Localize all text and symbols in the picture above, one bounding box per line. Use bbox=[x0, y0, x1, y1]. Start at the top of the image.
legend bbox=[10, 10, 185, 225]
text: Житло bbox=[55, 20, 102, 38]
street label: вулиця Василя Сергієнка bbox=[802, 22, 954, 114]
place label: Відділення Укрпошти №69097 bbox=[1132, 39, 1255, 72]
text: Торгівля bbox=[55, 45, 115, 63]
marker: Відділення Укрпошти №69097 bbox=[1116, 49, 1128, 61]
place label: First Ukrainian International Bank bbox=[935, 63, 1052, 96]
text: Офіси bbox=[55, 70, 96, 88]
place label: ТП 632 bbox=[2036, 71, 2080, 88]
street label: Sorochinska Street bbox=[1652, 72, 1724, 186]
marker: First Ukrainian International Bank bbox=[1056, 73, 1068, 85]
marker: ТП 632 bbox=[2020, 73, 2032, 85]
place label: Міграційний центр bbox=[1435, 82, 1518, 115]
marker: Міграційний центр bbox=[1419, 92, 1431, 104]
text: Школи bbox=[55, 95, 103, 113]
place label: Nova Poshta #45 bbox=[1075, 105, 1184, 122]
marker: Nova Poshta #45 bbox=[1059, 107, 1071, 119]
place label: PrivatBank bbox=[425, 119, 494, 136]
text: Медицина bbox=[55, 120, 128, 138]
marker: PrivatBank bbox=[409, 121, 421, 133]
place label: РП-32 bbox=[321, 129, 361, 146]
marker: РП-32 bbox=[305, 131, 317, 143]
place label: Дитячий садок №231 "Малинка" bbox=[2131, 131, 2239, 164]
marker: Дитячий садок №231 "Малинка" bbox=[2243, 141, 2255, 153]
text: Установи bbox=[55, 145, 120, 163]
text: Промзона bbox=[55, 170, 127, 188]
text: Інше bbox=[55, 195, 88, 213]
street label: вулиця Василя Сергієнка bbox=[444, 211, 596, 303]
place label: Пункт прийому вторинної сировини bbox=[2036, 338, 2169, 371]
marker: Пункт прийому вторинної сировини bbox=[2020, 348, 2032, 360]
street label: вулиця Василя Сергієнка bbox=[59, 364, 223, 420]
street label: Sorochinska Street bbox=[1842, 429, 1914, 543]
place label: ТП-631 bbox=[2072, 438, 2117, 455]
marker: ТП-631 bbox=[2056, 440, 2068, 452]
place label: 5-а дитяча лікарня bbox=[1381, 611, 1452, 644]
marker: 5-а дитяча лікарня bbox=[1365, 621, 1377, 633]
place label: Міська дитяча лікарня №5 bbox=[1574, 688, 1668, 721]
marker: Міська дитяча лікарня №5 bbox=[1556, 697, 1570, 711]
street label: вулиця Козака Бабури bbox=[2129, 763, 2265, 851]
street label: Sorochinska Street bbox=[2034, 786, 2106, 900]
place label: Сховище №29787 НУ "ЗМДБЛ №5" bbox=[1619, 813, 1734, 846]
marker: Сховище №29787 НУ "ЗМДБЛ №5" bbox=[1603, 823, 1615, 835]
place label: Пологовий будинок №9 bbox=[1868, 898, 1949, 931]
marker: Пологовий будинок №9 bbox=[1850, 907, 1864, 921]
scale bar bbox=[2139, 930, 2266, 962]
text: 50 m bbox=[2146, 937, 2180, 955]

= = =

WHAT TO DO:
Would you be able to transcribe every line of the data exactly?

REPLY TO THE TASK:
Localize all text and symbols in the picture above, one bounding box per line. Use bbox=[x0, y0, x1, y1]. Start at the top of the image.
legend bbox=[10, 10, 185, 225]
text: Житло bbox=[55, 20, 102, 38]
street label: вулиця Василя Сергієнка bbox=[802, 22, 954, 114]
place label: Відділення Укрпошти №69097 bbox=[1132, 39, 1255, 72]
text: Торгівля bbox=[55, 45, 115, 63]
marker: Відділення Укрпошти №69097 bbox=[1116, 49, 1128, 61]
place label: First Ukrainian International Bank bbox=[935, 63, 1052, 96]
text: Офіси bbox=[55, 70, 96, 88]
place label: ТП 632 bbox=[2036, 71, 2080, 88]
street label: Sorochinska Street bbox=[1652, 72, 1724, 186]
marker: First Ukrainian International Bank bbox=[1056, 73, 1068, 85]
marker: ТП 632 bbox=[2020, 73, 2032, 85]
place label: Міграційний центр bbox=[1435, 82, 1518, 115]
marker: Міграційний центр bbox=[1419, 92, 1431, 104]
text: Школи bbox=[55, 95, 103, 113]
place label: Nova Poshta #45 bbox=[1075, 105, 1184, 122]
marker: Nova Poshta #45 bbox=[1059, 107, 1071, 119]
place label: PrivatBank bbox=[425, 119, 494, 136]
text: Медицина bbox=[55, 120, 128, 138]
marker: PrivatBank bbox=[409, 121, 421, 133]
place label: РП-32 bbox=[321, 129, 361, 146]
marker: РП-32 bbox=[305, 131, 317, 143]
place label: Дитячий садок №231 "Малинка" bbox=[2131, 131, 2239, 164]
marker: Дитячий садок №231 "Малинка" bbox=[2243, 141, 2255, 153]
text: Установи bbox=[55, 145, 120, 163]
text: Промзона bbox=[55, 170, 127, 188]
text: Інше bbox=[55, 195, 88, 213]
street label: вулиця Василя Сергієнка bbox=[444, 211, 596, 303]
place label: Пункт прийому вторинної сировини bbox=[2036, 338, 2169, 371]
marker: Пункт прийому вторинної сировини bbox=[2020, 348, 2032, 360]
street label: вулиця Василя Сергієнка bbox=[59, 364, 223, 420]
street label: Sorochinska Street bbox=[1842, 429, 1914, 543]
place label: ТП-631 bbox=[2072, 438, 2117, 455]
marker: ТП-631 bbox=[2056, 440, 2068, 452]
place label: 5-а дитяча лікарня bbox=[1381, 611, 1452, 644]
marker: 5-а дитяча лікарня bbox=[1365, 621, 1377, 633]
place label: Міська дитяча лікарня №5 bbox=[1574, 688, 1668, 721]
marker: Міська дитяча лікарня №5 bbox=[1556, 697, 1570, 711]
street label: вулиця Козака Бабури bbox=[2129, 763, 2265, 851]
street label: Sorochinska Street bbox=[2034, 786, 2106, 900]
place label: Сховище №29787 НУ "ЗМДБЛ №5" bbox=[1619, 813, 1734, 846]
marker: Сховище №29787 НУ "ЗМДБЛ №5" bbox=[1603, 823, 1615, 835]
place label: Пологовий будинок №9 bbox=[1868, 898, 1949, 931]
marker: Пологовий будинок №9 bbox=[1850, 907, 1864, 921]
scale bar bbox=[2139, 930, 2266, 962]
text: 50 m bbox=[2146, 937, 2180, 955]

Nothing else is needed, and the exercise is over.